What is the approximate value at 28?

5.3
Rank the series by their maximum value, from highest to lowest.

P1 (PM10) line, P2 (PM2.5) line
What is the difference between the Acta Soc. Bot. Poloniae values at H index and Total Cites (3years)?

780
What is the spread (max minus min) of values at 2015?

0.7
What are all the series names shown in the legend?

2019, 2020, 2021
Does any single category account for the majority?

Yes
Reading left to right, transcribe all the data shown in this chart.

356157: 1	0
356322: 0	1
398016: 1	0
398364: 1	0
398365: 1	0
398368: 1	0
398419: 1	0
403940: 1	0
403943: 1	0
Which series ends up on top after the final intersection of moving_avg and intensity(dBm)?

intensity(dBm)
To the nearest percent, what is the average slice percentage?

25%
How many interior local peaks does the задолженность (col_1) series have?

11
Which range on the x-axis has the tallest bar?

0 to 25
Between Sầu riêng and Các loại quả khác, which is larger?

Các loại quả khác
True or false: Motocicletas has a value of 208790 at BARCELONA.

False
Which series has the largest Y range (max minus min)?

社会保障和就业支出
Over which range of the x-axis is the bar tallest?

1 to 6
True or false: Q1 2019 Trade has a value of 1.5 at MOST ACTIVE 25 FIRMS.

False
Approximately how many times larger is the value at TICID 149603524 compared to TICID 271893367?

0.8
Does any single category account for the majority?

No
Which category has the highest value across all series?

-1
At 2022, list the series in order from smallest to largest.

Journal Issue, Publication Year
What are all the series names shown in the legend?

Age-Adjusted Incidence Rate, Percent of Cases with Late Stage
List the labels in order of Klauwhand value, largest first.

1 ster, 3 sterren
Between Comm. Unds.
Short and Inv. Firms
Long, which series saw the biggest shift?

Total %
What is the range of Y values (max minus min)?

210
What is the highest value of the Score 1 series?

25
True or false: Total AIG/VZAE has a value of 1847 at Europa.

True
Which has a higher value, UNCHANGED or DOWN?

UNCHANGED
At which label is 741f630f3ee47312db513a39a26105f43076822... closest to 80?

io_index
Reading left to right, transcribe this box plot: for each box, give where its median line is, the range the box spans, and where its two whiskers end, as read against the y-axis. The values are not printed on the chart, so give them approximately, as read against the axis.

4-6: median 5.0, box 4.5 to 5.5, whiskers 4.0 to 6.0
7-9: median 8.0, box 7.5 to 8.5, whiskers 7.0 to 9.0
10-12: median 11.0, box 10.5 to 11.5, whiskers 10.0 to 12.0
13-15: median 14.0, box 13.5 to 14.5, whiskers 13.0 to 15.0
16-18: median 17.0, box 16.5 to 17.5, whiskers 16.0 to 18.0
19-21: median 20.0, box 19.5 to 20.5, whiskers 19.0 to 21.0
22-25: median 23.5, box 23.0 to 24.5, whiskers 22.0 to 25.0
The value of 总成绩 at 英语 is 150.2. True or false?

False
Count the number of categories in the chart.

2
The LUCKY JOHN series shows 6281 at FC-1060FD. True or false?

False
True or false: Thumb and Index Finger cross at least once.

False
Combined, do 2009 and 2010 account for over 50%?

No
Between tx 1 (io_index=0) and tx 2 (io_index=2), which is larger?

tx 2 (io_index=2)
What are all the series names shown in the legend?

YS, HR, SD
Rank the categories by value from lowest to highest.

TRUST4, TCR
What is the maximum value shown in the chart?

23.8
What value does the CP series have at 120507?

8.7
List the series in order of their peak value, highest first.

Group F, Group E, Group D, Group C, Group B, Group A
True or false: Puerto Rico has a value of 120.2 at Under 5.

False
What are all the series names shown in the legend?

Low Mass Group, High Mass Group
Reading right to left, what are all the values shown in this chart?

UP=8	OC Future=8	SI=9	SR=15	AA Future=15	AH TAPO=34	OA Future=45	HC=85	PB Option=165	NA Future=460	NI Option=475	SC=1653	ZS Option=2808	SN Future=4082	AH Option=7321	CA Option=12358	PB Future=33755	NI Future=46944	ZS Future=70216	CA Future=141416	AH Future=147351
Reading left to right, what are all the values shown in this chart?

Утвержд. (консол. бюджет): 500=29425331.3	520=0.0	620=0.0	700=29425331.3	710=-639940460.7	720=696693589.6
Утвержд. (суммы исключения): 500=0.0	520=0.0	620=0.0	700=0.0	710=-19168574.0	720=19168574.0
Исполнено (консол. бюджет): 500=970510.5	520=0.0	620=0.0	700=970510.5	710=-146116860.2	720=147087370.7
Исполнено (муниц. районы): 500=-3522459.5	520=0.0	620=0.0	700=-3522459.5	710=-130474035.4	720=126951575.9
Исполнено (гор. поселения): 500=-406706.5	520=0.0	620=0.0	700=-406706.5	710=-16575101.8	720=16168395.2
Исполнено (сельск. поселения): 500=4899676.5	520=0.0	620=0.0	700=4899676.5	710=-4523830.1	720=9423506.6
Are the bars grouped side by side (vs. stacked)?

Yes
.....
** Task requirements **
Pull out every line of the data above that contains the word "maximum", and copy each one without changes.

** Answer to this exercise **
Rank the series by their maximum value, from highest to lowest.
What is the maximum value shown in the chart?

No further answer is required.